Given this, one would expect the Qiskit transpile()
function to approximate unitary gates and refactor the gate set to an optimal (minimized) gate set in order to optimize circuits, but perhaps to have issues with large circuits with many nonstandard gates. However, I'm having issues getting it to work even for simple examples. For example, a permutation matrix on three qubits seems like a reasonable unitary to approximate (some could even be easily converted into SWAP-gates and X-gates by hand). But Qiskit doesn't seem to like doing this, and I could use some help understanding why. As an example, we can define a unitary (permutation) operator in Qiskit and turn it into a gate in a quantum circuit as follows:
from qiskit import *
from qiskit.quantum_info import Operator
from qiskit.compiler import transpile
%matplotlib inline
permute = Operator([[0, 0, 1, 0, 0, 0, 0, 0],
[1, 0, 0, 0, 0, 0, 0, 0],
[0, 1, 0, 0, 0, 0, 0, 0],
[0, 0, 0, 1, 0, 0, 0, 0],
[0, 0, 0, 0, 0, 0, 0, 1],
[0, 0, 0, 0, 0, 1, 0, 0],
[0, 0, 0, 0, 0, 0, 1, 0],
[0, 0, 0, 0, 1, 0, 0, 0]])
qc = QuantumCircuit(3)
qc.unitary(permute, [0,1,2], label='P')
qc.draw(output='mpl')
Now, if I try using the transpile()
function in Qiskit as follows:
result = transpile(qc, basis_gates=['u1', 'u2', 'u3', 'cx'], optimization_level=3)
result.draw(output='mpl')
I get some huge long horrible error that ends with,
NotImplementedError: Not able to generate a subcircuit for a 3-qubit unitary
So, I guess my question is...WHY. LOL. No but seriously, am I just using this in the wrong way? are my expectations too high? Is there a reasonable way to do what I want? Would a different set of basis gates work? If so, how does one decide on the basis gates? I have also tried the decompose()
function (see documentation) which seems to have a more limited functionality to the transpile()
function when looking at the source code of each. The function decompose()
is implemented (as can be seen in this video as well as this one). The transpile()
function is also implemented (see this video at approximately 10:35 cell In[18], and in his discussion). You can also try running the commands using his
from qiskit import transpile
and it doesn't work with that import either. If anyone understands why the transpile()
function (or the decompose()
function for that matter) isn't working the way I would expect it to, I would love an explanation. Thanks!!!
---------Update----------
I have found yet another issue. If we use
from qiskit.circuit.random import random_circuit
rcirc2 = random_circuit(3, 4)
rcirc2.draw(output='mpl')
to generate random circuits, then run
from qiskit.compiler import transpile
result2 = transpile(rcirc2, basis_gates=['u1', 'u2', 'u3', 'cx'], optimization_level=3)
result2.draw(output='mpl')
some of the results (without 3-qubit gates) do not transpile, and some do. So this seems to go beyond just not having an implementation of 3-qubit or more gates for transpile()

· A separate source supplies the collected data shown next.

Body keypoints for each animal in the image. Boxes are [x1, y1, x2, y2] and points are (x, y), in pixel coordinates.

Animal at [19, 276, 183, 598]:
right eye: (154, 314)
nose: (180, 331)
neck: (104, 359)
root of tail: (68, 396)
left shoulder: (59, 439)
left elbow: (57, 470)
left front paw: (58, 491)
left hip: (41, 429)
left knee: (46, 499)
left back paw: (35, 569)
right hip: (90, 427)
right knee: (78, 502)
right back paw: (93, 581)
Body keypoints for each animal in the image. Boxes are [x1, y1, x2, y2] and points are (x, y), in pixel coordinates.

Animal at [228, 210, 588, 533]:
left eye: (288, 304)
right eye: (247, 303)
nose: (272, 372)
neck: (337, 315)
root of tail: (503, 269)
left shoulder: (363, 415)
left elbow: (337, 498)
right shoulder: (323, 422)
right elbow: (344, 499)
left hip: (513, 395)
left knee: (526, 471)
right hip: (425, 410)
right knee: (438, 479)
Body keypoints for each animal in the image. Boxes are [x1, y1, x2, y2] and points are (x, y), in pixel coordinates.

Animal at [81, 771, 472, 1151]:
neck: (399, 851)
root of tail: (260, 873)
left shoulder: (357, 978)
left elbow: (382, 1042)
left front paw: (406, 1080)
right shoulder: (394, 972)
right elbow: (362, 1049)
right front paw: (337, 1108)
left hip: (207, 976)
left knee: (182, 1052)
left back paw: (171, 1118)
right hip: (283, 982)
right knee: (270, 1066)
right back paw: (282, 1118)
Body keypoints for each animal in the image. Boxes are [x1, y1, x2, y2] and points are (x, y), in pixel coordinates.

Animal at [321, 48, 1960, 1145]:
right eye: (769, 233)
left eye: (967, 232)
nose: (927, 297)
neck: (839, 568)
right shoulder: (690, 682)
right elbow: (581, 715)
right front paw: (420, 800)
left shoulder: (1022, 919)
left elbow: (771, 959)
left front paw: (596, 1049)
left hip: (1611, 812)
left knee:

. Note: You may have to try this code several times to get a circuit without 3-qubit gates since the circuits are "random". For example, the following circuit will not transpile,
circ = QuantumCircuit(3)
circ.i(0)
circ.ch(2,1)
circ.cx(0,1)
circ.t(2)
circ.cx(2,0)
circ.x(0)
circ.u1(3.41, 1)
circ.ch(2,1)
circ.draw(output='mpl')
when we run
result3 = transpile(circ, basis_gates=['u1', 'u2', 'u3', 'cx'], optimization_level=3)
result3.draw(output='mpl')
Adding barriers to separate all independent gates into distinct steps doesn't seem to help either. So it isn't an issue of running parallel but independent gate operations.
----------Update 2----------
If we generate random 3-qubit unitaries using Qiskit, these also do not work.
from qiskit.quantum_info import Operator, random_unitary
U = random_unitary(8, seed=None)
qc = QuantumCircuit(4, 4)
qc.unitary(U, [0,1,3], label='P')
qc.draw(output='mpl')
You can redefine which qubits the unitary operates on, or reduce the circuit to a 3-qubit circuit, or generate larger n-qubit unitaries in this way. None of these examples will work.